The failure to plan meant that the die was cast as soon as the Trump mob began walking to the Capitol. In the military, the saying goes “prior planning prevents piss-poor performance,” and the Capitol Police lost the battle for Congress on Wednesday hundreds of yards away from its famous steps—as soon as the mob pushed over and past the first low metal fence far down on the west grounds of the approach to the building.

But from there, the department continued to fail, collapsing in a way familiar to any 19th-century general watching an army in retreat. At every turn, officers seemed at a loss to respond, indicating both training lapses and catastrophic leadership failures. There were failures at the start: A video, with unclear context, circulated on social media of Capitol Police even opening and removing barricades to allow the rioters close to the Capitol. There were failures as it unfolded: Other videos showed officers posing for selfies with rioters inside occupied Capitol office buildings. And there were failures as the crisis wound down: An officer even held a woman’s hand as she was escorted out of the building and down the steps. By late afternoon, police had made fewer arrests (13) in the storming of the U.S. Capitol than are typically made at the New York Giants stadium during a home game (21).

It took more than five hours for control to be reestablished, and only after thousands more law enforcement and military resources were rushed to the Capitol from across the city and neighboring states—resources desperately requested from the Pentagon and the FBI, among others, that Capitol Police leaders had turned down in the days and hours ahead of the mob’s arrival.

Dozens of Capitol Police were injured in the attack—some seriously, and one was on life support Thursday, according to union officials—but the storming and sacking of Capitol offices does not appear to have resulted in serious injury or the deaths of any Hill staff or members of Congress, but the apparent bullet holes visible Thursday in windows and walls make clear how narrowly further tragedy was averted. One protester was apparently shot and killed by Capitol Police; three others apparently died in medical incidents. Similarly, photos of members of the mob carrying zip ties raise the haunting possibility that a hostage nightmare could have unfolded inside the Capitol itself.

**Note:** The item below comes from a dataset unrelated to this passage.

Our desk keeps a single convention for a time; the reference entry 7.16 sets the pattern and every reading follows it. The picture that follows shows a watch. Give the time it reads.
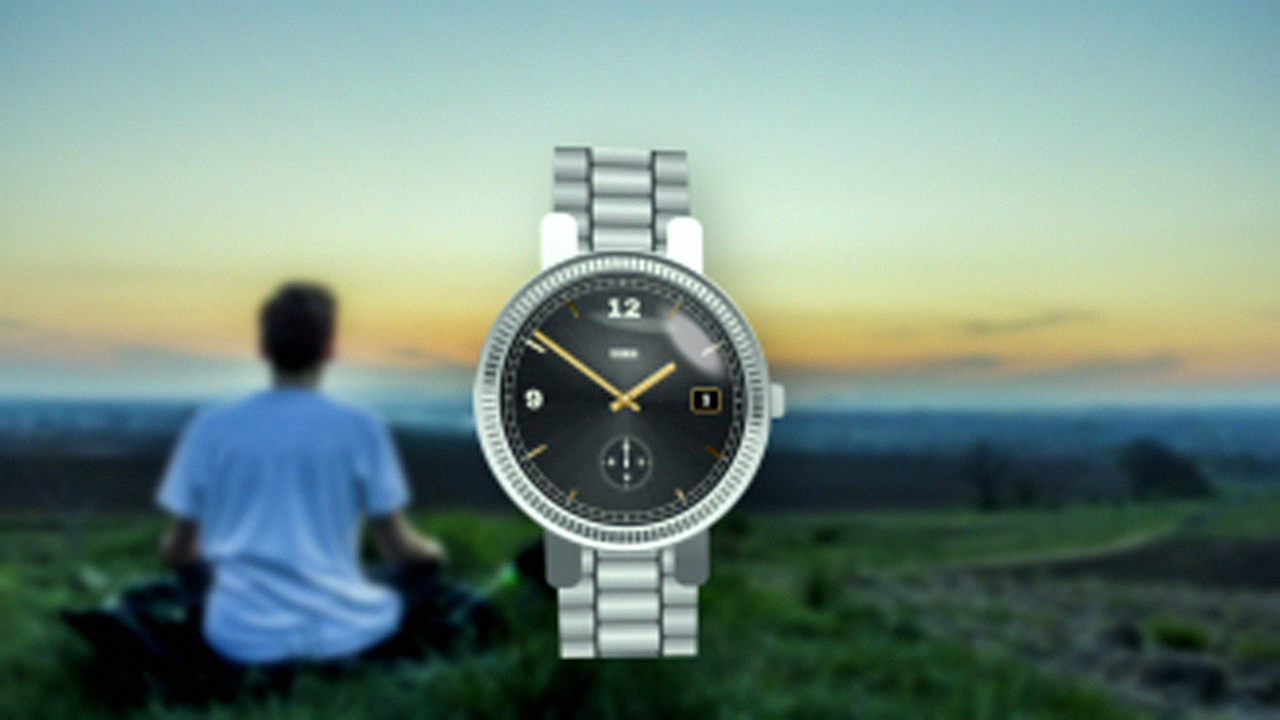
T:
1.51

“There will be a lot of questions that need answering,” former Capitol Police chief Terrance Gainer told news radio station WTOP on Wednesday. “When we lost the steps, and then lost the upper deck on the east and west side, that was whopping trouble—that’s not supposed to happen.”

The scenes at the Capitol were all the more mystifying for those who have followed and watched the post-9/11 rise of the security state in Washington, D.C., a seemingly constant expanse of money at the expense of the capital’s traditional openness. Anyone who has lived and worked on Capitol Hill both before and after 9/11 has seen the nation’s capital tranformed from a relatively open seat of government into a security jungle of bollards, barriers, metal detectors, blast-proof windows, biological threat monitors and other security measures. Nowhere has that transformation been greater than around the White House and the U.S. Capitol. But Wednesday’s spectacle showed that money and equipment are no cure-all for shortcomings in organization and thinking.

Once the joint session of Congress was able to reconvene late Wednesday evening, Schumer called the day one of “infamy,” echoing the surprise attack on Pearl Harbor. It more accurately might be called a day of ignominy, one that will surely require a complete reshaping and rethinking of the force intended to protect the People’s House.